Leur premier lanceur, LS-1, est composé de 4 étages à ergol solide. Il mesure 20,7m de long, 2m de diamètre et pèse 57,4 tonnes au décollage. Le premier vol commercial est prévu avant fin 2017 pour un prix de lancement de 8 millions de dollar US, soit un prix unitaire très compétitif de 20 000 USD par kg.

Caractéristiques du lanceur LS-1 de LandSpace

Caractéristiques du lanceur LS-1 de LandSpace

D’après la présentation de LandSpace au Mexique, qui est co-écrite avec le Shanghai Engineering Center for Microsatellites (SECM) de l’Académie chinoise des Sciences, les futurs lancements de LS-1 semblent être prévu soit dans le centre de lancement spatial JSLC ou dans le tout nouveau WSLC, où l’entreprise aura loué des emplacements auprès de l’armée chinoise (les centres de lancement spatial chinois sont administrés par l’armée).

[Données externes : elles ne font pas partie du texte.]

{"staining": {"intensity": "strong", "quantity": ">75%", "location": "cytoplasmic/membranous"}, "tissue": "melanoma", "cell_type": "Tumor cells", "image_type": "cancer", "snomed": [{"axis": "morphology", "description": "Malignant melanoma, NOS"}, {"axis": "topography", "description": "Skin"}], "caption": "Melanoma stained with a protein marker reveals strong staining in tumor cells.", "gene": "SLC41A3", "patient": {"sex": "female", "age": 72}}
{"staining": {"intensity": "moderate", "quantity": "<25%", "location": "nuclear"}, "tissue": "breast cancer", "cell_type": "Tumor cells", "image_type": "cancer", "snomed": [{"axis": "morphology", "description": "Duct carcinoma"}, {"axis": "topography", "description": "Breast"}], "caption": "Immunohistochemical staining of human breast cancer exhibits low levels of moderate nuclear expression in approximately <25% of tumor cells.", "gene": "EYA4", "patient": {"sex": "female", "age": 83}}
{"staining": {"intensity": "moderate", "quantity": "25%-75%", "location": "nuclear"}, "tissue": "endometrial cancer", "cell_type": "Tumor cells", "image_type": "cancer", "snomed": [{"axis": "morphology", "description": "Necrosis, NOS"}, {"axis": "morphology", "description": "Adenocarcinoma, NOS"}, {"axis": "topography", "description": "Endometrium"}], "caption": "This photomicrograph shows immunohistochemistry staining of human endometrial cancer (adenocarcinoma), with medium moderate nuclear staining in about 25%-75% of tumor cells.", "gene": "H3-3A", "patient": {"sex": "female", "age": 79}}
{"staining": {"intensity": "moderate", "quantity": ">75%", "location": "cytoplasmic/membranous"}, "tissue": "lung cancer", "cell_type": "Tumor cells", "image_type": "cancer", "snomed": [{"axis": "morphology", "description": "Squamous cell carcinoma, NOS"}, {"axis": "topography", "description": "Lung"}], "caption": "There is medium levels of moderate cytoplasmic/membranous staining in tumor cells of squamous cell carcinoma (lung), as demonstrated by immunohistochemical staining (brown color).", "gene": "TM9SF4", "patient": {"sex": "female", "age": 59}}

La préparation et l’intégration des charges utiles avec le lanceur se feraient de manière horizontale. Le lancement, quant à lui, sera réalisé depuis une plateforme mobile et non au pas de tir fixe.

Séquences de vol de LS-1

Séquences de vol de LS-1

Quant au marché ciblé par la jeune société chinoise, selon ZHANG Chang Wu, CEO de LandSpace, le lanceur LS-1 vise avant tout le marché européen, où environ 3 000 nano et micro-satellites des entreprises privées étrangères attendent une place sous la coiffe. Il n’entrera donc pas, à priori, en concurrence avec les nouveaux petits lanceurs des acteurs chinois traditionnels, comme le CZ-6, le CZ-11 ou encore le KZ-11, qui eux peuvent être absorbé par le marché intérieur en Chine.

Étant donné la « jeunesse » de l’entreprise et un calendrier de lancement très serré, on peut raisonnablement penser que le LS-1 aurait bénéficié de transferts de technologie d’un institutionnel chinois.

On ignore pour le moment la composition exacte de l’actionnariat de LandSpace, et donc qui est le réel « patron » derrière, mais à part les anciens universitaires pékinois, le CEO de One Space semble avoir mis des parts dedans aussi.

Lancement de LS-1 s'effectue de manière "mobile"

Lancement de LS-1 s’effectue de manière « mobile »

Or les caractéristiques du futur lanceur de One Space sont assez éloignés de LS-1 (diamètre 2,2m au lieu de 2,0m, une fusée de 3 étages au lieu 4…etc.), il n’est donc pas exclut que LandSpace ait profité de l’aide directe du CALT, filiale de CASC et constructeur du CZ-11, dont les caractéristiques sont assez proches de LS-1.

Quoiqu’il en soit, LandSpace qui est enregistré à Pékin a investit cette année 60 millions de Yuan dans la construction d’un complexe de production et de test des fusées à Xi’an. Le projet semble donc avancer de manière sérieuse mais on devrait attendre fin 2017 pour en savoir plus.

Est-ce que LandSpace sera le futur SpaceX chinois ? Il parait encore trop tôt pour le dire.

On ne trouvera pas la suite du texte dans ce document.